Me Denis Otis

Un fabricant de «peanuts» en prison

Gino Paquet écope de 52 mois de prison pour avoir fabriqué de la méthamphétamine et en avoir fait le trafic.
Vendredi, au Palais de justice de Roberval, l'individu de Dolbeau-Mistassini a plaidé coupable à plusieurs chefs d'accusation devant le juge Michel Boudreault, dont celui de production de méthamphétamine, trafic et possession dans le but d'en faire le trafic. Il a aussi reconnu avoir eu en sa possession une presse pour fabriquer des comprimés et quatre armes prohibées.
Gino Paquet fabriquait des « peanuts » avec des images embossées comme une tête de chien, le logo de Ferrari ou de Superman. Il est la première personne arrêtée dans la région avec un tel équipement. Selon l'enquête policière, il fournissait de nombreux vendeurs à Dolbeau-Mistassini et ailleurs dans la région. Pour preuve, ils ont saisi à son appartement près de 11 500 comprimés de méthamphétamines et 5 kilos de poudre prête à comprimer pour l'équivalent de 1000 « pilules ». De plus des produits chimiques comme du phosphore rouge et du permanganate de potassium ont été retrouvés.
Son avocat Me Denis Otis a discuté pendant de nombreuses semaines pour le convaincre d'en arriver à une suggestion commune avec la Couronne. « Il a toujours reconnu sa culpabilité, mais il y avait des points de droit à discuter concernant la perquisition, l'analyse de la preuve et aussi la peine à laquelle il s'exposait. Comme vous avez pu le constater, ce n'est pas un homme méchant et violent. Il est repentant », a-t-il déclaré.
En effet, Gino Paquet a éclaté en sanglot quand le juge Michel Boudreault l'a condamné, tout en lui signifiant qu'il avait confiance en lui à se réhabiliter. « J'ai l'impression que vous voulez vous en sortir. Cette peine est le meilleur moyen pour aller chercher de l'aide », lui a-t-il dit. Des membres de sa famille étaient présents pour entendre le verdict.
Sur les comprimés retrouvés lors d'une perquisition effectuée le 26 mars 2016, il y avait embossé soit une tête de chien, le logo de Ferrari ou celui de Superman.
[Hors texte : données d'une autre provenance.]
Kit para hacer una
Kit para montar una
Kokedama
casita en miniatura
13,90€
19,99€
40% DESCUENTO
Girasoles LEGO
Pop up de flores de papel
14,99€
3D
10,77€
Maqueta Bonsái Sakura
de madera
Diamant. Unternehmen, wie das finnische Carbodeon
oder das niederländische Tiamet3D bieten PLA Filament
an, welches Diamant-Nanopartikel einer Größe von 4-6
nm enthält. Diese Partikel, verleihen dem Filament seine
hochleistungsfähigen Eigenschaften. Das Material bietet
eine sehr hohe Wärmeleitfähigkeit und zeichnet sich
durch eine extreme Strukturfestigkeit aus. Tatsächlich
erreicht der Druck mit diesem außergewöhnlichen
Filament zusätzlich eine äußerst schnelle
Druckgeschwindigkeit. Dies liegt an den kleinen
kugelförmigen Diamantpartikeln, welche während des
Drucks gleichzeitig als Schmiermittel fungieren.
Des comprimés dans d'autres perquisitions à Dolbeau-Mistassini avaient les mêmes « images ». La valeur marchande était évaluée à 12 000 $. 
Laboratoire caché
Les policiers ont découvert le laboratoire dans une pièce non apparente aménagée dans la salle de lavage. « Comme il a aménagé cette antichambre dans un logement qui ne lui appartenait pas pour fabriquer de la drogue, il faisait face à une peine minimale de deux ans », a révélé la Procureure de la couronne Julie Lajoie.
Bien qu'il a fabriqué des comprimés, son avocat a tenu à préciser qu'il n'« était pas un chimiste et qu'il s'agissait d'une méthode artisanale. »
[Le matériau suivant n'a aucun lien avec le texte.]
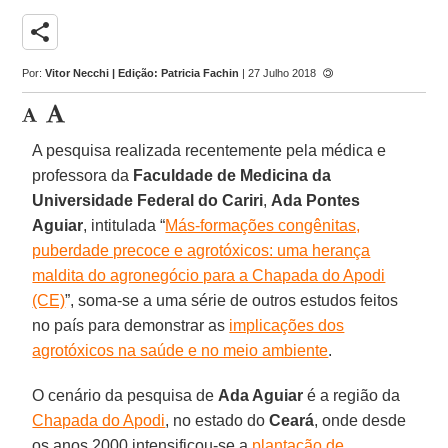
share
Por:
Vitor Necchi | Edição: Patricia Fachin
| 27 Julho 2018
A pesquisa realizada recentemente pela médica e
professora da
Faculdade de Medicina da
Universidade Federal do Cariri
,
Ada Pontes
Aguiar
, intitulada “
Más-formações congênitas,
puberdade precoce e agrotóxicos: uma herança
maldita do agronegócio para a Chapada do Apodi
(CE)
”, soma-se a uma série de outros estudos feitos
no país para demonstrar as
implicações dos
agrotóxicos na saúde e no meio ambiente
.
O cenário da pesquisa de
Ada Aguiar
é a região da
Chapada do Apodi
, no estado do
Ceará
, onde desde
os anos 2000 intensificou-se a
plantação de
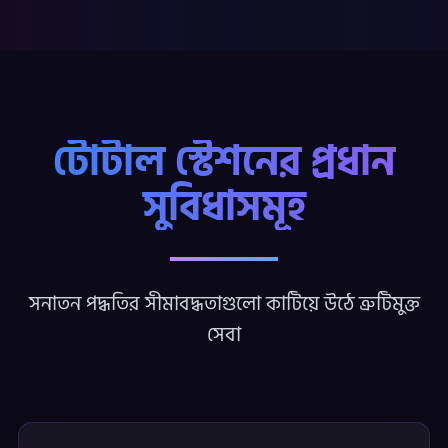
টোটাল স্টেশনের প্রধান
সুবিধাসমূহ
সনাতন পদ্ধতির সীমাবদ্ধতাগুলো কাটিয়ে উঠে ত্রুটিমুক্ত
সেবা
Des textos incriminants avaient aussi été déposés en preuve. Plusieurs éléments étaient donc accablants pour cet homme de 46 ans. Sa présumée complice Karine Tremblay est en attente de procès.
Dans les faits, Gino Paquet va passer 36 mois en prison, car 16 mois du temps qu'il a déjà purgés ont été soustraits.